Mais le projet n'est pas refermé sur lui-même :
- il permettra d'établir des études comparées avec d'autres corpus, comme celui du mouvement ouvrier et du mouvement social (Maitron-Pennetier) ou des parlementaires SFIO (Noëlline Castagnez) ou des années 1940-1958 (publié par La Documentation française)
- il fournira aux chercheurs travaillant sur la seconde moitié du XXe siècle un corpus biographique dont les entrées multiples pourront être utilisées dans des domaines très différents de l'histoire politique (exemples : parmi tant d'autres, sur les normaliens, sur les énarques, sur les hauts fonctionnaires, sur la construction européenne, sur les femmes, sur la guerre d'Algérie etc)
Les résultats attendus sont :
- la constitution d'une base de données inédite (l'équivalent du « Dictionnaire du Mouvement ouvrier et social 1940-1968 » pour une des familles des droites françaises), mieux connaître ce personnel politique qui a longtemps exercé le pouvoir entre 1940 et 1974 et fournir un outil utile à d'autres chercheurs en sciences humaines et sociales
- l'établissement d'un portrait de groupe d'une famille politique au cœur de l'histoire française depuis un demi-siècle, en mesurer la spécificité et comprendre son succès et ses échecs, à travers sa diversité, plus grande que celle imaginée habituellement
- l'analyse de la mise en place et de la composition de « réseaux » gaullistes depuis la Résistance, apprécier leur place et leur rôle dans l'histoire du gaullisme, de l'histoire de la France de la Seconde Guerre mondiale à la Ve République
La mise à disposition de l'ensemble de la communauté scientifique s'effectuera sous deux formes et en deux temps :
- la mise en ligne sur un site réservé d'abord – jusqu'à la fin du programme et la publication du dictionnaire - aux chercheurs de l'équipe qui pourront le consulter et l'alimenter, puis consultable sur Internet pour l'ensemble de la communauté scientifique
- la publication d'un Dictionnaire d'une élite politique. Les gaullistes. Hommes et réseaux au temps de Charles de Gaulle et de Georges Pompidou , organisé en trois parties (notices biographiques ; articles de synthèse dressant le portrait de groupe ; études sur les réseaux) réunissant l'essentiel des informations et de l'exploitation du corpus. La réalisation de cette publication s'effectuera en 2011 soit durant la 4e année du projet GAULHORE.

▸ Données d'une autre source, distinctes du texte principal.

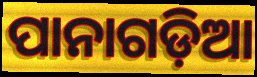
ପାନାଗଡ଼ିଆ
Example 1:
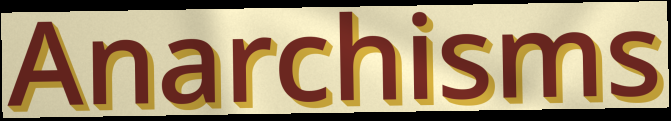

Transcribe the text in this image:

Anarchisms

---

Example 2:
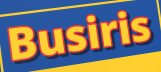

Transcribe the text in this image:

Busiris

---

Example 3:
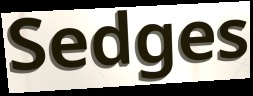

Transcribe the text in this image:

Sedges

A terme, l'étude des gaullistes devrait s'intégrer dans une recherche européenne sur le personnel politique qui permettra de déterminer l'originalité éventuelle des gaullistes par rapport aux hommes appartenant à des familles politiques plus anciennes (communiste, démocrate-chrétienne, socialiste, libérale…) quant à l'influence de la Seconde Guerre mondiale, de la Guerre froide, de la construction européenne, des Trente Glorieuses, de la décolonisation et de l'alternance exercice du pouvoir/opposition. L'étude pourrait porter sur l'Allemagne, l'Italie, la Grande-Bretagne et la Belgique.

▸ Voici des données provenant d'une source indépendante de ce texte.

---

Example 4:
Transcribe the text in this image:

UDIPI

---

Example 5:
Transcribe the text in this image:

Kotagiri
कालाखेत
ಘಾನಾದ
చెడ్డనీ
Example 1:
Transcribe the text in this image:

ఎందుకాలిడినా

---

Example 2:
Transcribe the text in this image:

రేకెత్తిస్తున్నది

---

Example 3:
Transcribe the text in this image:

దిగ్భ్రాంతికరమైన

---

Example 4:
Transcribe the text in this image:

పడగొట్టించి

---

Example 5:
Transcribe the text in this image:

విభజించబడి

Récapitulatif de calendrier
2008-2009
- saisie et mise à jour des notices biographiques déjà renseignées (1769 gaullistes de la IVe République)
- collecte et saisie des informations pour les nouvelles notices biographiques (1)
- numérisation et l'indexation des sources orales
2009-2010
- exploitation des sources écrites et orales pour l'étude des réseaux (1)
- collecte et saisie des informations pour les nouvelles notices biographiques (2)
Une journée d'études à mi-parcours fera le point sur les axes définitifs du traitement prosopographique du corpus à partir de la base de données biographiques réalisée
2010-2011
- traitement prosopographique des données biographiques
- exploitation des sources écrites et orales pour l'étude des réseaux (2)
2011
Réalisation du Dictionnaire d'une élite politique. Les gaullistes. Hommes et réseaux au temps de Charles de Gaulle et Georges Pompidou.